PASSAGE SHOWN:
________________________

Houston, We (Don’t) Have A Problem
Yes, of course I am going to try and shoehorn in a space-related pun when talking about the results of the Houston Half Marathon, where Jess Warner-Judd produced one of the best British half marathon performances in history with a 67:19 clocking; a time that only Paula Radcliffe, Eilish McColgan and Liz McColgan have bettered. That time is a 33 second improvement in only her second attempt at the distance, her first being the same course last year, and saw her finish third behind Ethiopian Hiwot Gebremaryam (66:28) and Emily Sisson, who bettered her own American Record (67:52).
I think it’s fair to say Jess did it the hard way too, after a blistering 15:31 opening 5km (sub-65:30 pace) and a 31:17 10k split. I’m excited to see what she might be able to do in a more evenly paced race, plus of course more experience at the distance. I firmly believe that Jess is one of our must under-rated athletes; she’s run in major championships at every distance between 800m and 10000m over the past ten years and, if you’re a fan of rather niche statistics, as of today she is the first British woman to have run sub-2 for 800m and a sub 67:30 half marathon.

________________________

LIST OF TASKS:
- 1) Update the stretch of the race passage from "Houston, We (Don’t)" through "American Record (67:52)." so that "clocking" reads "time".
- 2) In the race passage, what was Jess Warner-Judd's 10k split?
The records below have no connection to the race passage.

________________________

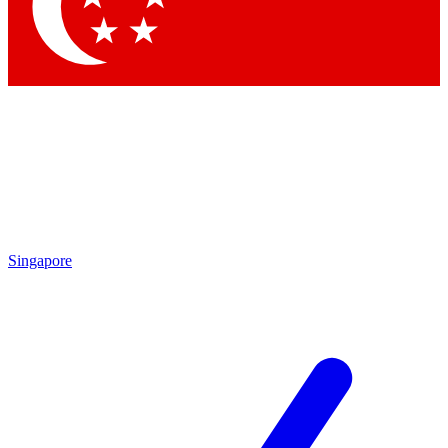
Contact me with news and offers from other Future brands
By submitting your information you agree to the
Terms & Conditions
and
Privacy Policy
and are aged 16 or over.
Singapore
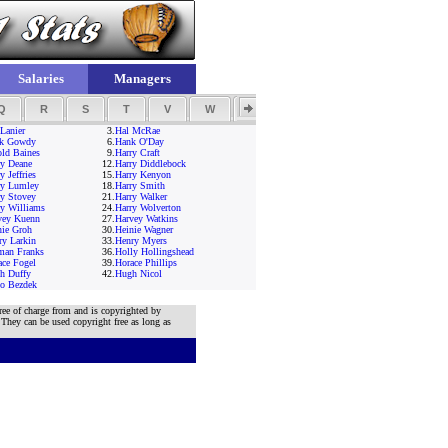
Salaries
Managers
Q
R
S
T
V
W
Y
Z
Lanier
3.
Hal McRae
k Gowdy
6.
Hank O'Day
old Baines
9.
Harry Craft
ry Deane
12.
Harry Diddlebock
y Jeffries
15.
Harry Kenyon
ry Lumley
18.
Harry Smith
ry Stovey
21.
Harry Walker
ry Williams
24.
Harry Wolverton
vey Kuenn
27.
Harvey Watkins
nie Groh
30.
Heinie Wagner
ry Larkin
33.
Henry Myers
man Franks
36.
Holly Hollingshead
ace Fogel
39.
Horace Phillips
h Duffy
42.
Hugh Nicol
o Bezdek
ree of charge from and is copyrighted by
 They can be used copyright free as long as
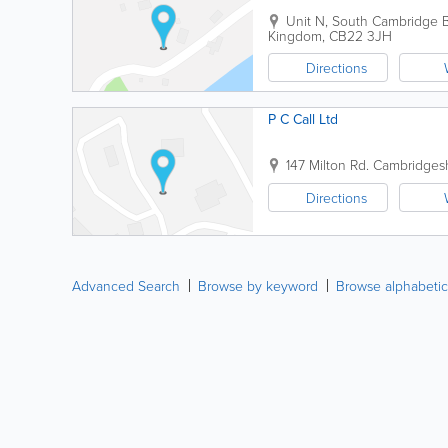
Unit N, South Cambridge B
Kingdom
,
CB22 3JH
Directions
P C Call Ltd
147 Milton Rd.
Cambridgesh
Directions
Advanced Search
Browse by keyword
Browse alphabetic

________________________

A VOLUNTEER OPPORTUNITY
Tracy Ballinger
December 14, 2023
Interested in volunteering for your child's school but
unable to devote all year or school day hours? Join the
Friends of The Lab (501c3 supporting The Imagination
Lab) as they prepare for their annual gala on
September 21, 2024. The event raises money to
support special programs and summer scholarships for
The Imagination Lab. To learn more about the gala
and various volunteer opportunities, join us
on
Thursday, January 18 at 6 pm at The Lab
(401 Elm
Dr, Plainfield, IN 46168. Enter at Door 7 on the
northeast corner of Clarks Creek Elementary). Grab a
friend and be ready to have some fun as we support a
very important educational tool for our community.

________________________

RESPONSES:
- 1)
Houston, We (Don’t) Have A Problem
Yes, of course I am going to try and shoehorn in a space-related pun when talking about the results of the Houston Half Marathon, where Jess Warner-Judd produced one of the best British half marathon performances in history with a 67:19 time; a time that only Paula Radcliffe, Eilish McColgan and Liz McColgan have bettered. That time is a 33 second improvement in only her second attempt at the distance, her first being the same course last year, and saw her finish third behind Ethiopian Hiwot Gebremaryam (66:28) and Emily Sisson, who bettered her own American Record (67:52).

- 2) 31:17